Surely, there are other factors that are more important than the three mentioned. For instance, muscle burns a lot more calories than fat tissue, while bones really don’t burn much. If you knew how much of your body is made of muscle, how much of fat, and how much of bone and other inert “stuff,” you’d get a much better idea. But while everybody knows their age, sex, and approximate weight, not a lot of people know their body composition. So we use equivalence tables that are not quite 100% accurate, but good enough for the casual user. For instance, women have in average higher body fat percentages than men, which translates to lower calorie consumption at equal weight. Older people don’t need as much energy to build tissue, so they use less energy.
In the end, the logic works pretty well. The age, weight, and sex questions tell the machine where your burn rates go. That means the machine can tell how many extra calories you burn if you go, say, from 90 bpm to 120 bpm. For instance, I burn about 10 calories per minute at a heart rate of 140. That’s of course about 600 calories an hour.

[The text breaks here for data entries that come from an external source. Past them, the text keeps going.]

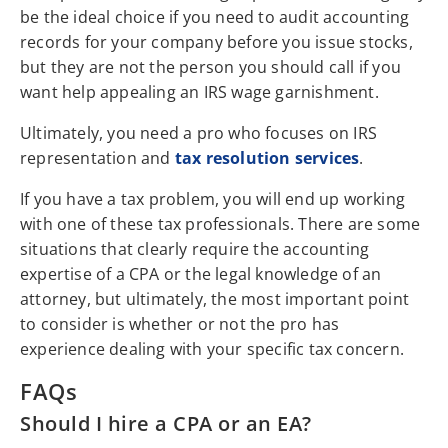
be the ideal choice if you need to audit accounting
records for your company before you issue stocks,
but they are not the person you should call if you
want help appealing an IRS wage garnishment.
Ultimately, you need a pro who focuses on IRS
representation and
tax resolution services
.
If you have a tax problem, you will end up working
with one of these tax professionals. There are some
situations that clearly require the accounting
expertise of a CPA or the legal knowledge of an
attorney, but ultimately, the most important point
to consider is whether or not the pro has
experience dealing with your specific tax concern.
FAQs
Should I hire a CPA or an EA?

Notice that those machines that don’t monitor your heart rate still tell you a number of calories burned. They assume you are the average person, however that average person is defined for that machine. Different machine assume different average people, as you can easily tell when you actually use a heart rate monitor and check how many calories you burned per calorie declared by the machine.
When you do so, you’ll notice something odd: virtually all machines show more calories burned than you actually did according to your expensive HRM. That’s because the machines want to be sold, and the machine that makes it seems easier to burn a lot of calories is the one that gets chosen the most. You see that in those informercials that promise you will be able to burn twice the calories with a particular product than with all other exercise forms.

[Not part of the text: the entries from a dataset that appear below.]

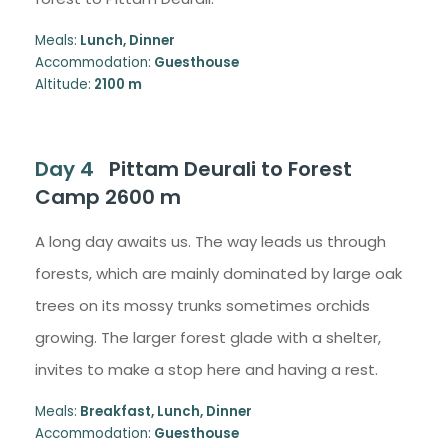
Meals:
Lunch, Dinner
Accommodation:
Guesthouse
Altitude:
2100 m
Day 4
Pittam Deurali to Forest
Camp 2600 m
A long day awaits us. The way leads us through
forests, which are mainly dominated by large oak
trees on its mossy trunks sometimes orchids
growing. The larger forest glade with a shelter,
invites to make a stop here and having a rest.
Meals:
Breakfast, Lunch, Dinner
Accommodation:
Guesthouse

So, the machine that says you burn 2 calories when you really burned 1 makes it seem really easy to burn calories, and people will flock to it. Of course, the machine isn’t really cheating: it’s just assuming you are a person that burns really fast, which means it will assume you are a really young and heavy man, say an NCAA line backer.
Trying out a bunch of machines, I ended up with a declared to burned calorie ratio of between 1.5 and 1.2 – that is, for every calorie I actually burned, the machines told me I had burned somewhere between 1.5 and 1.2 calories. Remember that when you work out without an HRM!